The foregoing list is not exhaustive, and new
risks may emerge from time to time. If any of these risks
materialize or the parties’ assumptions prove incorrect, actual
results could differ materially from the results implied by these
forward-looking statements. Many factors could cause actual future
events to differ materially from the forward-looking statements in
this report. There may be additional risks that neither Plum nor
Tactical Resources presently know or that Plum and Tactical
Resources currently believe are immaterial that could also cause
actual results to differ from those contained in the
forward-looking statements.
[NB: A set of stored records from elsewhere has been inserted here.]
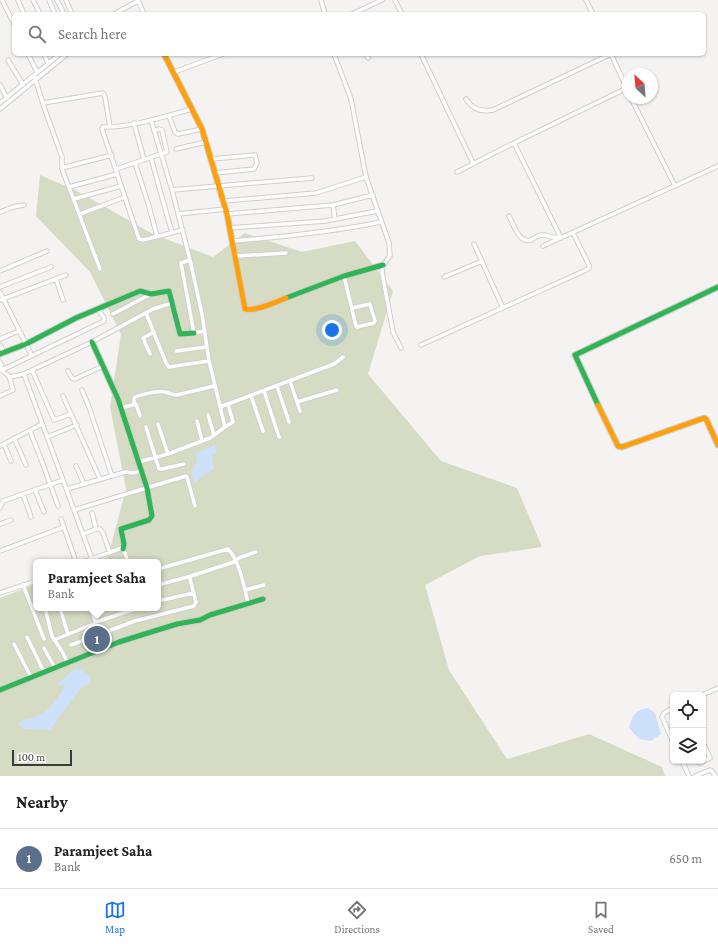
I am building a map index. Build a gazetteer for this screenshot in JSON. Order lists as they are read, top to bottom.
{
  "scale_bar": "100 m",
  "north": "top left",
  "page": {
    "search": "Search here",
    "popup": ["Paramjeet Saha", "Bank"],
    "pins": "1",
    "scale": "100 m",
    "heading": "Nearby",
    "list": [
      {
        "mark": "1",
        "name": "Paramjeet Saha",
        "note": "Bank",
        "value": "650 m"
      }
    ],
    "nav": ["Map", "Directions", "Saved"]
  }
}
You should carefully consider the risks
and uncertainties described in the “Risk Factors” section of Plum’s
Annual Reports on Form 10-K, Quarterly Reports on Form 10-Q, and
other documents filed by Plum from time to time with the SEC and by
Tactical Resources from time to time with the CSA. These filings
identify and address other important risks and uncertainties that
could cause actual events and results to differ materially from
those contained in the forward-looking statements. Forward-looking
statements speak only as of the date they are made. Readers are
cautioned not to put undue reliance on forward-looking statements,
and Plum and Tactical Resources assume no obligation to update or
revise these forward-looking statements, whether as a result of new
information, future events, or otherwise, except as required by
law. Neither Plum nor Tactical Resources gives any assurance that
Pubco or Tactical Resources will achieve its expectations.